◆ Task
The answer must be an exact reprint of the lines from the one with "#2787, estimate: 8 -> 16" through the final line of the data, with no pictures included.

◆ Source data
--------------------------------
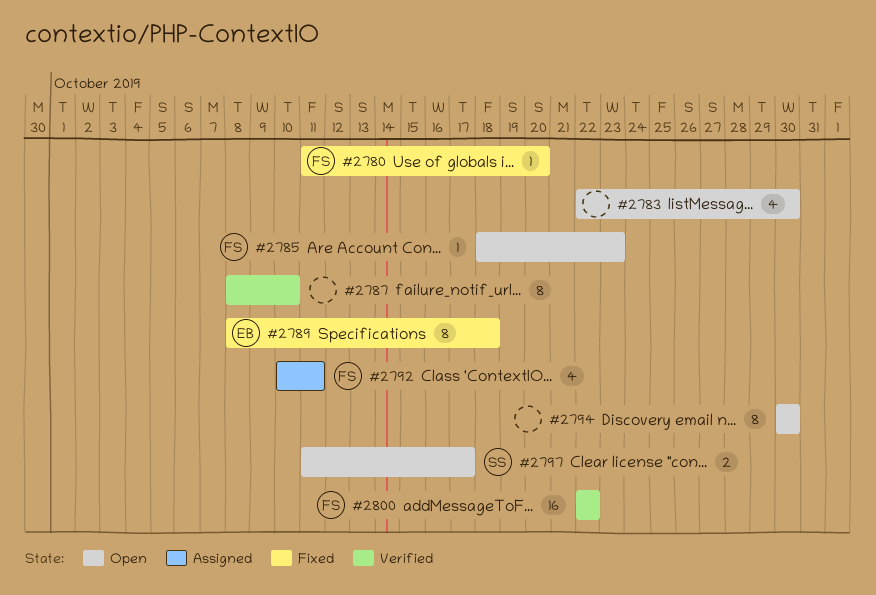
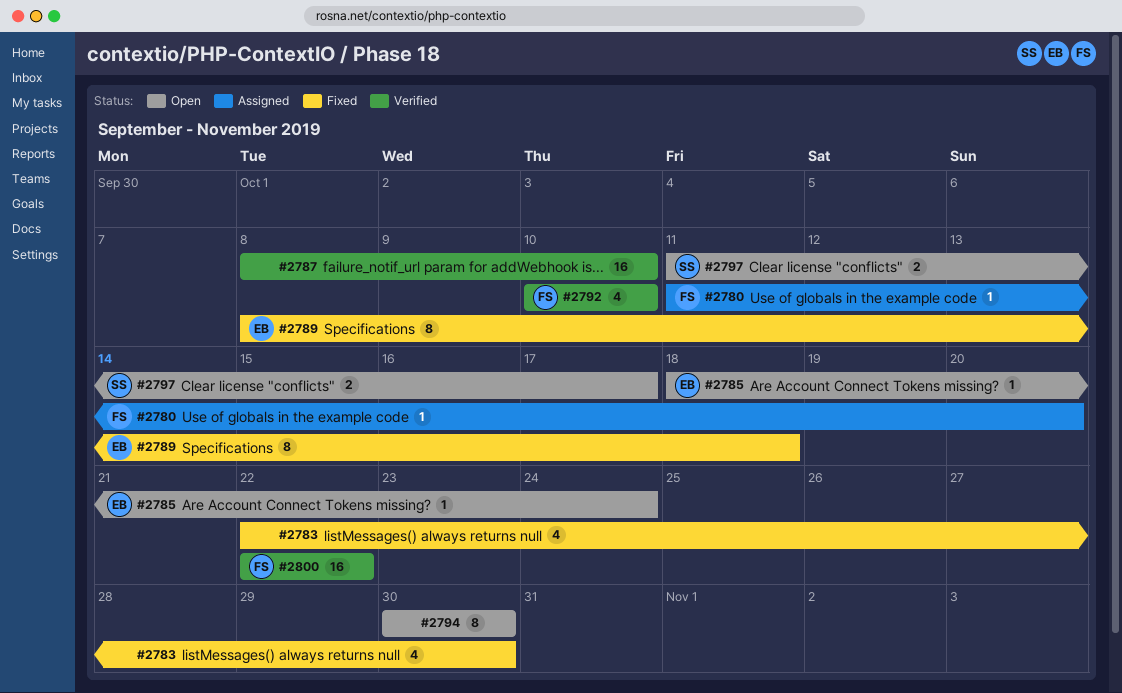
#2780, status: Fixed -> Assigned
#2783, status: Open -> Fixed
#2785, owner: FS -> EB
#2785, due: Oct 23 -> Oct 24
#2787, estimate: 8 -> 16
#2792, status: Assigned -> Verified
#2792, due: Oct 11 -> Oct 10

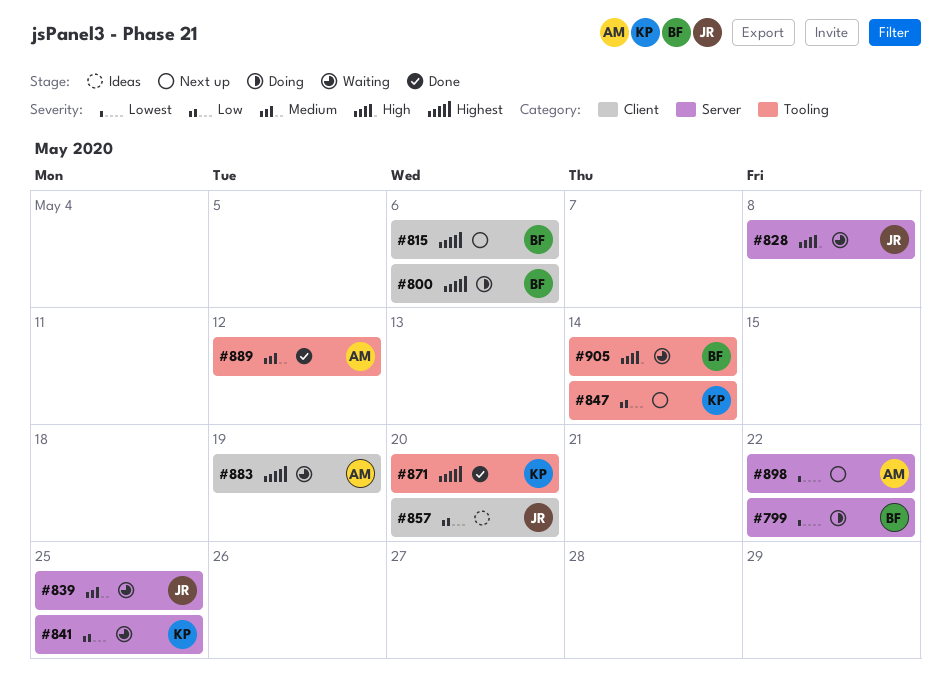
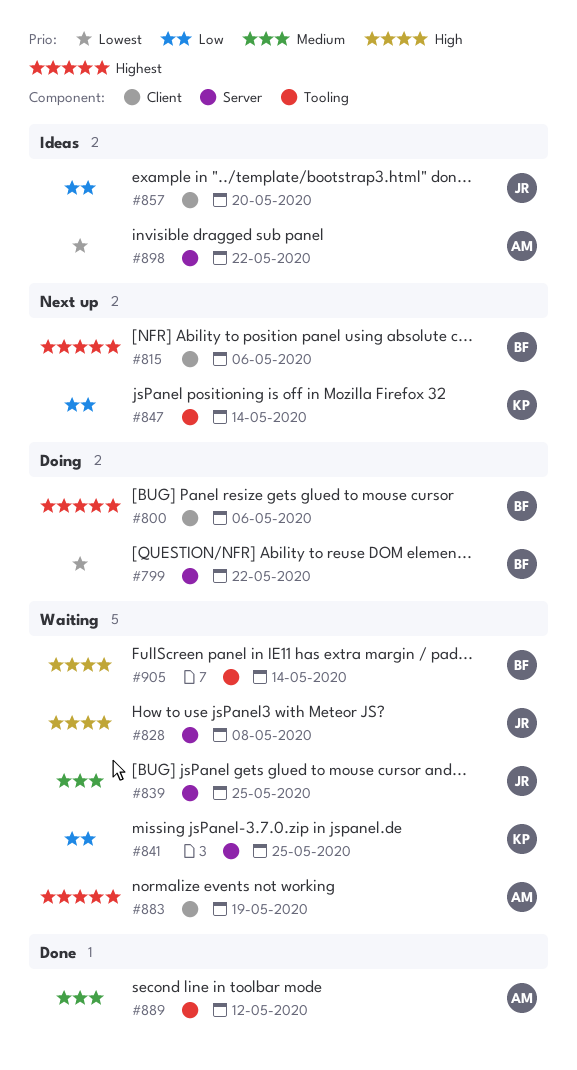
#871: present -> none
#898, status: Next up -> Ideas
--------------------------------
◆ Worked solution
#2787, estimate: 8 -> 16
#2792, status: Assigned -> Verified
#2792, due: Oct 11 -> Oct 10

#871: present -> none
#898, status: Next up -> Ideas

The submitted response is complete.